TBI or Traumatic Brain Injury is a disruption in normal brain function caused by a jolt, bump or blow to the head violently and suddenly. Even when an object penetrates the skull and enters the brain tissue the normal brain function is disrupted.
Clinical signs of changes in normal brain function
- Decreased or loss of consciousness
- Focal neurological deficits like vision loss, speech issues, or muscle weakness
- Memory loss of events before or after the blow [amnesia]
- Change in a mental state like lack of concentration, disorientation, or slow thinking
TBI symptoms can range from mild to severe depending on brain damage extent. In mild cases, there can be a brief alteration in consciousness or mental state. In severe cases, there can be a lengthy period of unconsciousness or coma and even death.
Symptoms of TBI
The symptoms can differ based on head injury intensity.

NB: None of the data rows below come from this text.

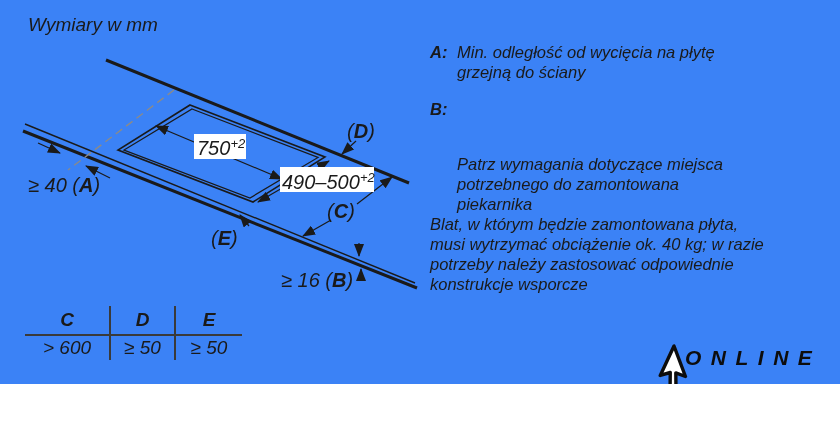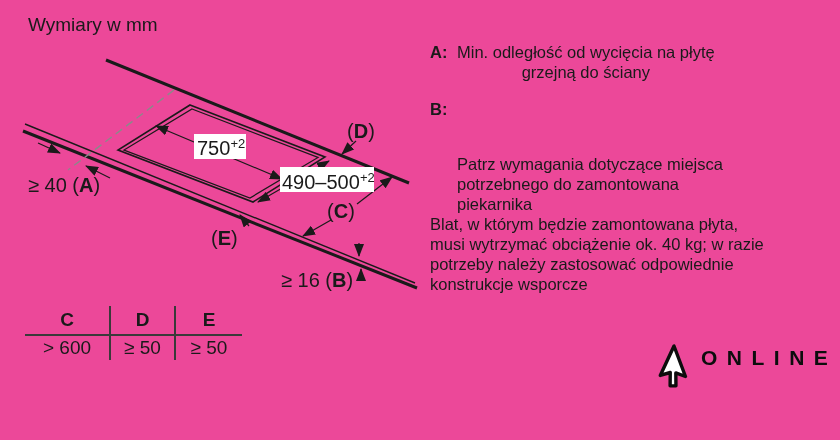--- a/index.html
+++ b/index.html
@@ -1,22 +1,23 @@
 <!DOCTYPE html>
 <html><head>
 <meta charset="utf-8">
 <style>
   html, body { margin: 0; padding: 0; background: #fff; }
   .page {
     position: relative;
-    width: 840px; height: 440px;
-    background: #ec4899;
+    width: 840px; height: 384px;
+    background: #3b82f6;
     overflow: hidden;
     font-family: "Liberation Sans", "DejaVu Sans", sans-serif;
     color: #1a1a1a;
+    font-style: italic;
   }
   .title {
     position: absolute; left: 28px; top: 14px;
     font-size: 19px; color: #1a1a1a;
   }
   .diagram-svg { position: absolute; left: 0; top: 0; pointer-events: none; }
   .diagram-svg text { font-family: "Liberation Sans", "DejaVu Sans", sans-serif; fill: #1a1a1a; }
 
   
   table.dims {
@@ -34,28 +35,28 @@
   table.dims col.colE { width: 67px; }
 
   
   .notes {
     position: absolute; left: 430px; top: 42px; width: 400px;
     font-size: 16.5px; line-height: 20px; color: #1a1a1a;
   }
   .note-row { display: flex; }
   .note-row.b-row { margin-top: 17px; }
   .note-label { flex: none; width: 27px; font-weight: bold; }
-  .note-text { white-space: pre-line; text-align: center; }
+  .note-text { white-space: pre-line; }
   .para1 { margin: 35px 0 0 27px; white-space: pre-line; }
   .para2 { margin: 0; white-space: pre-line; }
 
   
   .logo { position: absolute; left: 655px; top: 340px; width: 185px; height: 95px; }
   .cursor-svg { position: absolute; left: 0; top: 2px; }
-  .logo-text { position: absolute; left: 46px; top: 7px; color: #0d0d0d; }
+  .logo-text { position: absolute; left: 30px; top: 7px; color: #0d0d0d; }
   .logo-line1 {
     font-size: 21px; font-weight: bold; letter-spacing: 9.5px;
     line-height: 22px; white-space: nowrap;
   }
   .logo-line2 {
     font-size: 34px; font-weight: bold; letter-spacing: -1px;
     line-height: 32px; margin-top: -1px; white-space: nowrap;
   }
 </style>
 </head>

It can include some of the following.
- Confusion, vomiting, headache, lethargy
- Confusion, dizziness, dilated pupils, loss of consciousness
- Coma, paralysis, vision change, breathing issues
- Cerebrospinal fluid appears from the nose or ears
- Slow pulse, slow breathing, increased blood pressure
- Change in hearing, cognitive issues, speech problems, difficulty in swallowing
- Facial weakness, inappropriate emotional response, body tingling
- Bowel/bladder control loss
Trauma Brain Injury suspicions need you to take the person to an emergency room. The instant need is to offer the brain sufficient blood supply and oxygen. After the condition is stabilized the doctors run some neuro-monitoring and diagnostic tests to understand the injury severity and nature. Upon discharge from the hospital, it’s important to follow up with a neurologist. The board-certified neurologists at South Valley Neurology are trained to treat Traumatic Brain Injury.
Types of Traumatic Brain Injuries
- Intracerebral hemorrhage
- Subarachnoid hemorrhage
- Diffuse injuries
- Diffuse axonal injury
- Skull fractures
Medical providers stabilize the TBI patient and concentrate on preventing the injury from progressing. Neurological examinations and radiological tests are conducted to determine the treatment plan.
From the ER, TBI patients are shifted to the operation theater. Surgery is done to eliminate contusion or hematoma that is compressing the brain significantly. After the operation, the patients are transferred to the ICU for observation.
Some TBI patients will not head directly to the operation theater but taken to the ICU. Instant surgery is impossible in patients whose hematomas or contusions are enlarged after head injury. Delayed hematomas are discovered when their ICP increases. A routine CT scan even helps to determine hematoma or contusion.
The main goal in the ICU is to avoid secondary brain injury. The secondary brain insult is a subsequent development contributed by the primary brain injury. The decrease in blood oxygenation, increase in ICP, high blood glucose, high body temperature, and many such disturbances can worsen the neurological damage. ICU management means taking steps to prevent secondary brain insult to the TBI patient. ICP monitors help to identify excessive brain swelling.
After the TBI patients leave the hospital, they are prescribed a rehabilitation program. It can include psychiatry, speech & language therapy, occupational therapy, and physical therapy. Constant vigilance is necessary to prevent the slow onset of issues like respiratory status, joint mobility, infection, and more.